Sayan, toplumsal medya hesabından şu sözleri kullandı: “Sosyal ağların, şahısların kendilerini gizleyerek, geçersiz hesaplar aracılığıyla istedikleri formda kabahat işleyebilecekleri bir ortam olmasına müsaade etmeyeceğimizin bilinmesini isterim. Sayın Cumhurbaşkanı’mızın da belirttiği üzere; bu platformlar ya şirket siyasetlerinde bulunan kurallara bizim devletimizde de sadık kalacak ve dünya umumisi ile birebir formda bizimle iş birliği yapacak ya da bunun bir karşılığı olacaktır. Türk vatandaşlarının kişilik hakları en az gayri dünya vatandaşları kadar korunmaya pahadır. Türk vatandaşlarının kişilik hakları ihlal edildiğinde, toplumsal ağ platformları Türk isimli ve idari mercilerinin taleplerini velev kararlarını dikkate almıyorlar. Dünyanın pek çok devletinde temsilci bulunduran ve o devletlerin taleplerini süratle karşılayan bu platformlar, tüm davetlerimize karşın Türkiye’de temsilci bulundurmamakta ısrar ediyorlar. Hangi doneleri nerede ve niye tuttuğu görünür olmayan ve gün geçtikçe güvenilirliği azalan bu platformlara yönelik daha net yasal düzenlemelerin yapılması gerektiği açıktır. Temsilci bulundurun. Terör, çocuğa karşı cinsî istismar, yasa dışı kumar, fuhuş ve vatandaşlarımızın kişilik hakları ihlali vakalarında isimli ve idari mercilerin kararlarına uyun. Sair memleketlerde sağlanan bu kuralların devletimizde de sağlanması zaruri hâle gelmiştir.”
KİMLİK NUMARASIYLA GİRİŞ
Başkaca MHP’nin “sosyal medyaya kimlik numarası ile giriş” teklifi de gündeme gelebilir. Bu halde uydurma hesapların önüne geçilmesi hedeflenirken, kullanıcılar paylaşımlarından sorumlu olacak.
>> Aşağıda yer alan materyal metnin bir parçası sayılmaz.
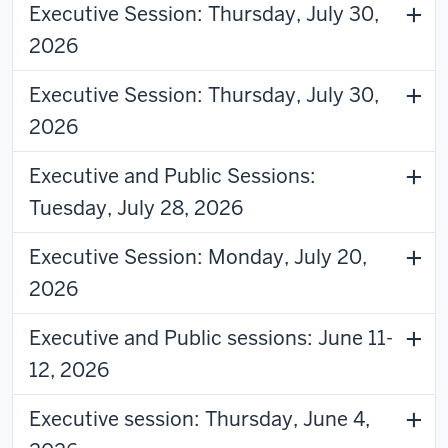
Executive Session: Thursday, July 30,
2026
Executive Session: Thursday, July 30,
2026
Executive and Public Sessions:
Tuesday, July 28, 2026
Executive Session: Monday, July 20,
2026
Executive and Public sessions: June 11-
12, 2026
Executive session: Thursday, June 4,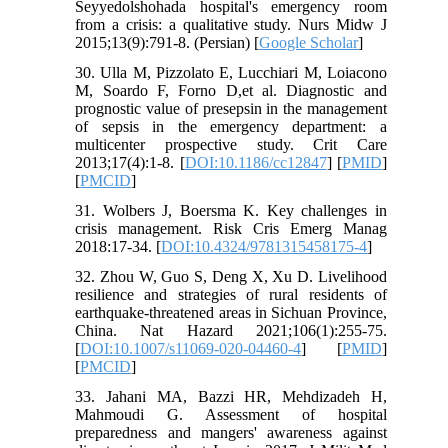
Seyyedolshohada hospital's emergency room
from a crisis: a qualitative study. Nurs Midw J
2015;13(9):791-8. (Persian) [
Google Scholar
]
30. Ulla M, Pizzolato E, Lucchiari M, Loiacono
M, Soardo F, Forno D,et al. Diagnostic and
prognostic value of presepsin in the management
of sepsis in the emergency department: a
multicenter prospective study. Crit Care
2013;17(4):1-8. [
DOI:10.1186/cc12847
] [
PMID
]
[
PMCID
]
31. Wolbers J, Boersma K. Key challenges in
crisis management. Risk Cris Emerg Manag
2018:17-34. [
DOI:10.4324/9781315458175-4
]
32. Zhou W, Guo S, Deng X, Xu D. Livelihood
resilience and strategies of rural residents of
earthquake-threatened areas in Sichuan Province,
China. Nat Hazard 2021;106(1):255-75.
[
DOI:10.1007/s11069-020-04460-4
] [
PMID
]
[
PMCID
]
33. Jahani MA, Bazzi HR, Mehdizadeh H,
Mahmoudi G. Assessment of hospital
preparedness and mangers' awareness against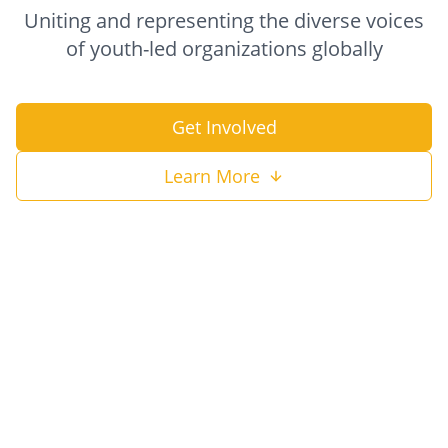
Uniting and representing the diverse voices
of youth-led organizations globally
Get Involved
Learn More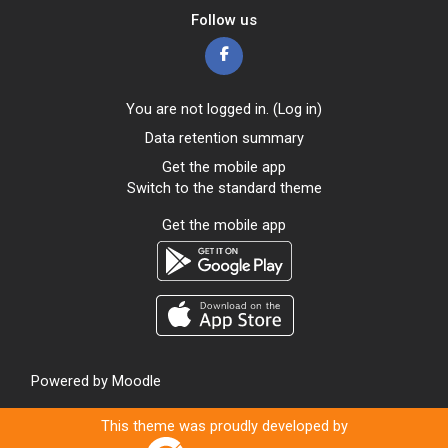
Follow us
You are not logged in. (
Log in
)
Data retention summary
Get the mobile app
Switch to the standard theme
Get the mobile app
Powered by
Moodle
This theme was proudly developed by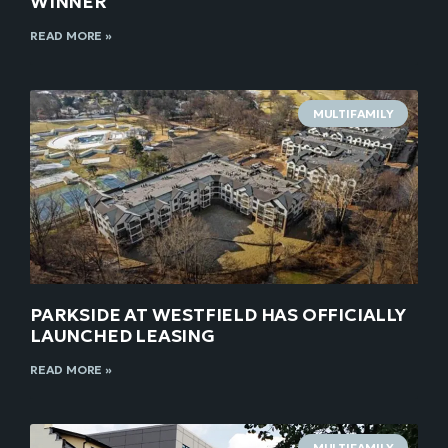
WINNER
READ MORE »
MULTIFAMILY
PARKSIDE AT WESTFIELD HAS OFFICIALLY
LAUNCHED LEASING
READ MORE »
MULTIFAMILY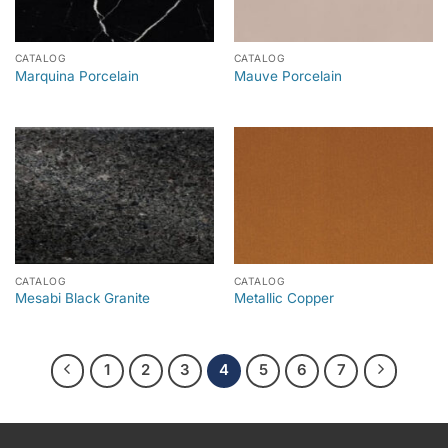
CATALOG
CATALOG
Marquina Porcelain
Mauve Porcelain
CATALOG
CATALOG
Mesabi Black Granite
Metallic Copper
1
2
3
4
5
6
7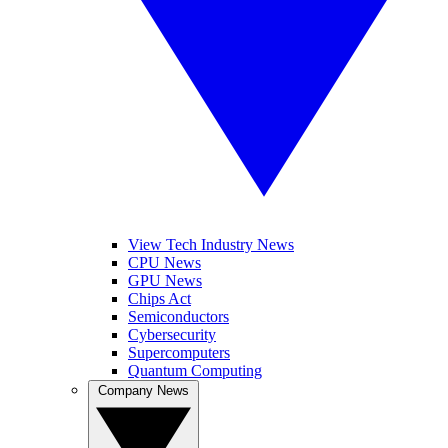
View Tech Industry News
CPU News
GPU News
Chips Act
Semiconductors
Cybersecurity
Supercomputers
Quantum Computing
Company News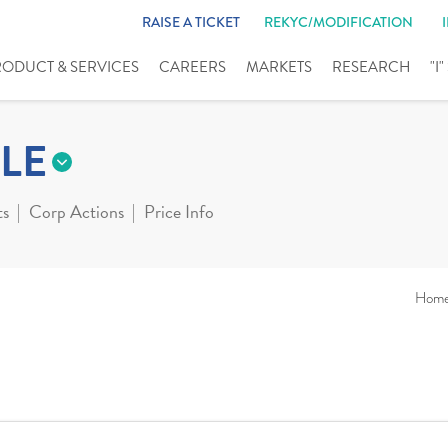
RAISE A TICKET
REKYC/MODIFICATION
RODUCT & SERVICES
CAREERS
MARKETS
RESEARCH
"I
LE
ts
Corp Actions
Price Info
Hom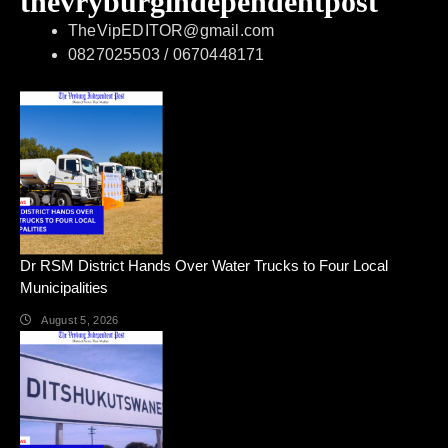
thevryburgindependentpost
TheVipEDITOR@gmail.com
0827025503 / 0670448171
Dr RSM District Hands Over Water Trucks to Four Local
Municipalities
August 5, 2026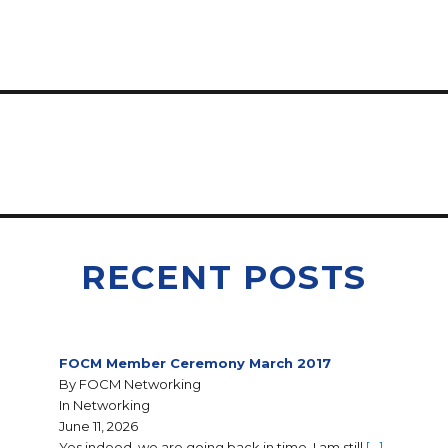
RECENT POSTS
FOCM Member Ceremony March 2017
By FOCM Networking
In Networking
June 11, 2026
Yes indeed, we are going back in time. I am still
[…]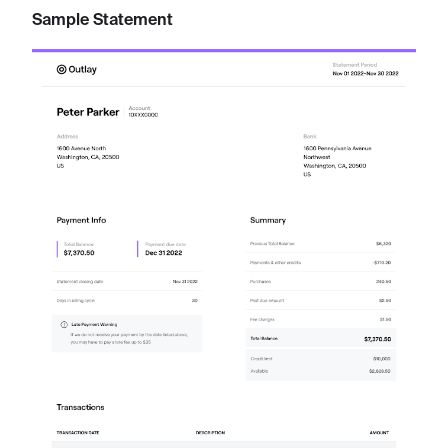
Sample Statement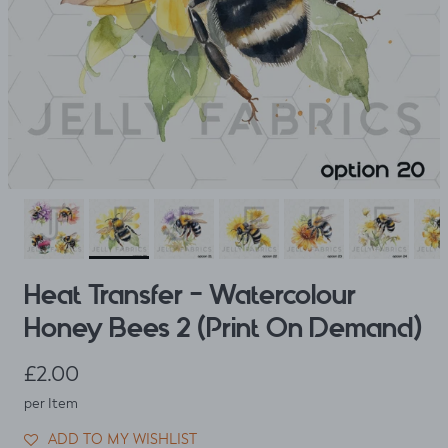
Heat Transfer - Watercolour
Honey Bees 2 (Print On Demand)
Regular price
£2.00
per Item
ADD TO MY WISHLIST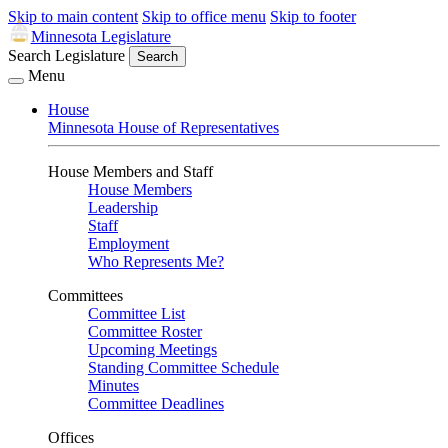
Skip to main content
Skip to office menu
Skip to footer
Minnesota Legislature
Search Legislature
Search
Menu
House
Minnesota House of Representatives
House Members and Staff
House Members
Leadership
Staff
Employment
Who Represents Me?
Committees
Committee List
Committee Roster
Upcoming Meetings
Standing Committee Schedule
Minutes
Committee Deadlines
Offices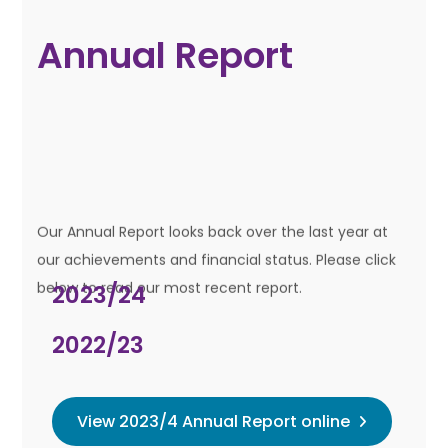
Annual Report
Our Annual Report looks back over the last year at
our achievements and financial status. Please click
below to read our most recent report.
2023/24
2022/23
View 2023/4 Annual Report online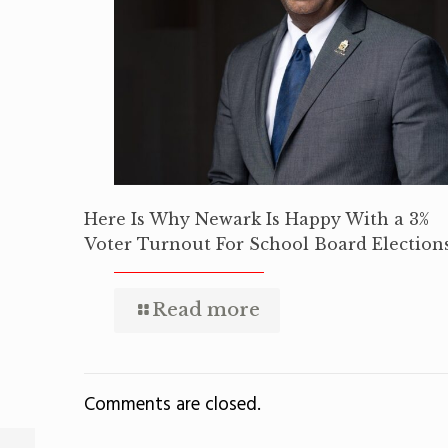
Here Is Why Newark Is Happy With a 3%
Voter Turnout For School Board Election
Read more
Comments are closed.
Teklif hatalıların anında tespit edilip cezalandırılması konusunda sonuç verebilecek bir teklif olarak masada duruyor.
TÜRKİYE’DE OFİSLERİ YOK
Mevcut durumda toplumsal ağların hiçbirinin Türkiye’de kurumsal olarak resmî bir ofisi yok. 2019 yılında KDV kapsamına alınan bu platformlardan Facebook ve çatısı altında bulunan Instagram ve WhatsApp’ın Türkiye’deki operasyonlarının başında Facebook Orta Şark, Afrika ve Türkiye Ortam Lider Yardımcısı Derya Matraş bulunuyor. Facebook’un Türkiye’de eğitim ve girişim üzere meydanlarda kamu ile de yakın alakaları bulunuyor. Başka tanınan toplumsal ağlardan Twitter, TikTok ve Snapchat’in de Türkiye’de resmî ofisi bulunmuyor.Bir gayri toplumsal ağ Linkedin’in ise direkt olmasa da çatısı altında bulunduğu Microsoft Türkiye’de resmî ofisi ile faaliyetlerini sürdürüyor.
EN ÇOK FACEBOOK KAZANIYOR
Toplumsal medyada reklam yatırımlarının aslan hissesini Facebook Kümesi (Instagram, WhatsApp, Messenger) alıyor. 2019 yılı finansal tablolarına nazaran Facebook’un dünya umumunda yekun reklam gelirleri 69,6 milyar dolar seviyesinde ve bunun 20 milyar doları da Instagram’dan geliyor. Twitter’ın dünya umumunda elde ettiği yıllık yekun reklam geliri ise 3 milyar dolar seviyesinde. Tanınan gayrı toplumsal ağlardan Snapchat 1,7 milyar dolar, Pinterest ise 1,1 milyar dolar gelir elde ediyor.
TÜRKİYE’DE KAZANIYORLAR VE VERGİ ÖDEMİYORLAR
Dijital hizmet vergisi kanununa nazaran Türkiye’de elde edilen hasılatı 20 milyon liradan ve dünyadaki hasılatı 750 milyon avro yahut muadili yabancı para karşılığı lira cinsi meblağdan fazla olanlar, yüzde 7,5 nispetinde vergi vermekle muaf. Lakin bu şirketler, hem Türkiye’de bir şirketi olmadığı için hem de gelirlerini yurt dışı üzerinden faturalandırdıkları için vergi ödemekten kaçıyor. Faturalar İrlanda üzere memleketlerden kesiliyor.